Wednesday, 11 March 2026

An Inside look at the therapeutic relationship Maybe you Should Talk to Someone by Lori Gottlieb


Maybe you Should Talk to Someone 

A Therapist, her Therapist, and Our Lives Revealed

Lori Gottlieb

source: Libby app on Kindle

I found this memoir to be endearing, charming, and actually riveting. It kind of reminds me of my girl Liz. (Gilbert author of Eat, Pray, Love) in the style and in her humor. 

Reading this made me feel like I was having coffee with a best girlfriend and she was sharing funny anecdotes about her own life (and if a therapist could disclose info about her therapy sessions) which she does with caution (see initial disclaimer about her process in carefully selecting stories for this book.) Lori talks about her own life: from her decision to conceive a child by selecting a sperm donor, her sudden breakup with a fiancee, her early adulthood career explorations, and her quirky therapist who helped her through her grief. She offers snapshots of her work with several clients: a short-tempered tv producer who lost a child, a woman navigating cancer, and an older woman deciding if she wants to continue to live. The chapters kind of bounce back and forth between all these different stories which was pretty fun actually. 

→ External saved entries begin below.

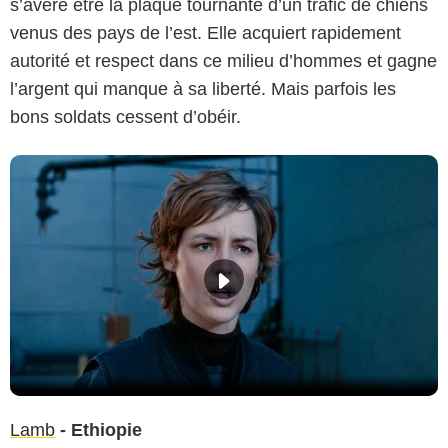
s’avère être la plaque tournante d’un trafic de chiens
venus des pays de l’est. Elle acquiert rapidement
autorité et respect dans ce milieu d’hommes et gagne
l’argent qui manque à sa liberté. Mais parfois les
bons soldats cessent d’obéir.
Lamb
-
Ethiopie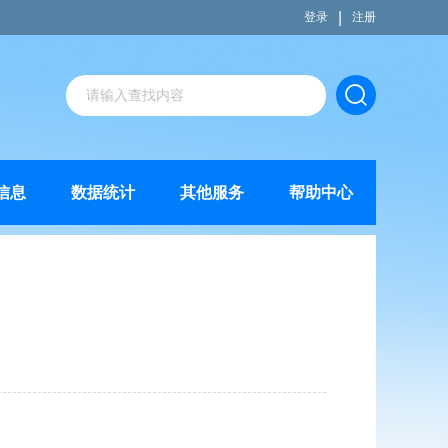
|
登录
注册
信息
数据统计
其他服务
帮助中心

There's nothing that fascinates me more than human beings which is I've concluded why I've always loved books, literature, analyzing myself, my family, history, anthropology, and of course psychology!

I've also experienced therapy (although not much.) I found it very fascinating to read this book which clues you in to the way a therapist thinks, the processes, some of the patterns that occur. It kind of reminded me of my years as a massage therapist in that you try to be really present with your client, and make sure that you're making the session about them (ie not talking about yourself too much or usually talking at all, steering conversations away from oneself, sharing personal information that might detract from the therapeutic relationship.) Also, it reminded me of how a one hour therapy session (massage or in this case psychology) can feel like a magical time capsule where you're in a liminal space that's not work, family, or some other compartment. If done well, it can feel liberating to take breaks from the roles that enjoyable as they are, can be taxing. 

Lori is extremely wise, so wise! Oh, can I say it's definitely also a midlife re-alignment book, because duh all the wisdom we older women accrue through all these bumps, bruises, and stuuufffff.... So I related to her in that sense. Also she had a circuitous route to her eventual career choice and reading that also connected with me. She was a journalist, a medical school student, eventually a psychologist, and still a writer, and not least of all a mother. 

She touches on the artistic process and how for her, it needed to be authentic and not just something that would sell or "make sense." 

There were a lot of moments in the book, where I would feel like "yes!" that resonates so deeply. One was when she talks about the hierarchy of pain and how it isn't really helpful. I actually undermine my own grief and pain constantly by comparing it to what I think are greater degrees of suffering and pain than what I experience. 

"Lori emphasizes that "there is no hierarchy of pain," meaning suffering should not be ranked or compared because it is not a contest. She argues that minimizing one's own, or others', emotional pain is destructive, as everyone’s experiences are valid and worthy of compassion.